Coronary Heart Disease Clinical Trial
Official title:
The Danish Randomized Sham-Controlled Study of Invasive Versus Medical Treatment for Stable Angina Pectoris
Patients with ischemic heart disease and symptoms due to lack of oxygen to the heart on exertion (stable angina pectoris) are usually treated by either percutaneous coronary intervention (PCI) or optimal medical therapy (OMT) alone. In patients with mild to moderate coronary artery disease the prognostic impact of PCI is probably limited. Furthermore it is unclear which treatment is superior in terms of relieving symptoms (PCI or OMT). In this trial, patients with mild to moderate coronary artery disease will be randomized to PCI or sham-PCI. All patients will undergo optimal medical therapy. It is hypothesized that PCI is superior to sham-PCI in patients with stable angina pectoris undergoing optimal medical therapy in terms of symptom-relief.

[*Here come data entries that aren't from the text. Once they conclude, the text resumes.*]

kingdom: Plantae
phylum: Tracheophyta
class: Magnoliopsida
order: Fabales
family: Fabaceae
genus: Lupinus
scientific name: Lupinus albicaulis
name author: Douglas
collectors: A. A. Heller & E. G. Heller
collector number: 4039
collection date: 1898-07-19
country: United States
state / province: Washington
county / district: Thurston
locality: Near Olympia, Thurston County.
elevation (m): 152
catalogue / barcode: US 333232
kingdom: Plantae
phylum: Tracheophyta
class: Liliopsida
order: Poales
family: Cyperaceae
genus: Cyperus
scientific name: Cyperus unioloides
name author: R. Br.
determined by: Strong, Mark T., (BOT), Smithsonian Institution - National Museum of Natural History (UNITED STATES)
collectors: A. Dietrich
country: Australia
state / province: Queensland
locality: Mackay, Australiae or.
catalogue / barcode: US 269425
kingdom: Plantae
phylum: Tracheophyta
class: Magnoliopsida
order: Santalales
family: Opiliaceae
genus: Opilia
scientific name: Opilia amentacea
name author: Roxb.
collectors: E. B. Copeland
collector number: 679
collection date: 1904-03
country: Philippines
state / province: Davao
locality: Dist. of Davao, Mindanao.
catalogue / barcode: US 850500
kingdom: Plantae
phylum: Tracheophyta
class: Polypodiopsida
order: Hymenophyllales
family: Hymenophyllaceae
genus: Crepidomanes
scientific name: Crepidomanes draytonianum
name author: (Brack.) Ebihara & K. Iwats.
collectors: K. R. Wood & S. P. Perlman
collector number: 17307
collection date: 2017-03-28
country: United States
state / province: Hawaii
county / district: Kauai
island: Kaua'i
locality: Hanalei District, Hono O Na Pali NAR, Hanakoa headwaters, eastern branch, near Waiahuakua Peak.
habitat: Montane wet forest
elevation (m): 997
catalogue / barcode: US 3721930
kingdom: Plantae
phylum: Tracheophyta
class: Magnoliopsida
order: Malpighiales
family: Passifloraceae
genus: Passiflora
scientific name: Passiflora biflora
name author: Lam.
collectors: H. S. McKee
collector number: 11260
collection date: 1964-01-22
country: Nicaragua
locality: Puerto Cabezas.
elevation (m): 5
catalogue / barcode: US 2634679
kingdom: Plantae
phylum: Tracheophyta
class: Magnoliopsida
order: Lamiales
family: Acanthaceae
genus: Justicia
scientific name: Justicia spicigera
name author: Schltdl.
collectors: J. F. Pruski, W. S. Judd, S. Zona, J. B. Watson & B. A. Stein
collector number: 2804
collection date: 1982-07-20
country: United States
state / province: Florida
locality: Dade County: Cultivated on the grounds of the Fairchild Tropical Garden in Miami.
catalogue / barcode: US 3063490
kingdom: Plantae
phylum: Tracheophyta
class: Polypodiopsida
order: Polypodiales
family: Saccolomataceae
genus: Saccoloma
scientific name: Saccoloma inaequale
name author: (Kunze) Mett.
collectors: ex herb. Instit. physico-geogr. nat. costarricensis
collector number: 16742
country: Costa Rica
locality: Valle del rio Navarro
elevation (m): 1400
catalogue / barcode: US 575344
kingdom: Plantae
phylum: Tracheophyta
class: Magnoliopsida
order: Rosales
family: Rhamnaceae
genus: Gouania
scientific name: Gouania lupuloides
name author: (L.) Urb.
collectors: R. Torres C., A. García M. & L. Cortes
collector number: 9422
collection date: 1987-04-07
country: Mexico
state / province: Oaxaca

Ischemic heart disease (IHD) is a major cause of death and disability worldwide. Patients
with ischemic heart disease and symptoms due to lack of oxygen to the heart on exertion
(stable angina pectoris) are usually treated by either percutaneous coronary intervention
(PCI) or optimal medical therapy (OMT) alone. In patients with mild to moderate coronary
artery disease the prognostic impact of PCI is probably limited. Furthermore it is unclear
which treatment is superior in terms of relieving symptoms (PCI or OMT). Both treatments are
effective in terms of reducing symptoms, but come with potential side effects.
PCI has in previous trials failed to show superiority compared to medical therapy in patients
with stable angina pectoris. However, many visually significant lesions do not limit the
blood flow significantly to the heart, and stenting such a lesion only exposes the patient to
the risk of side effects of intervention. In recent years it has therefore become
guideline-recommended practice to perform physiological test to evaluate a potential
stenosis. During an angiography this is most often done using fractional flow reserve (FFR).
This study tests the optimal strategy for treatment of angina-symptoms in patients with
stable pectoris. PCI is performed with modern stent designs and use of intravascular
functional testing (FFR-guided PCI) and compared to sham-PCI.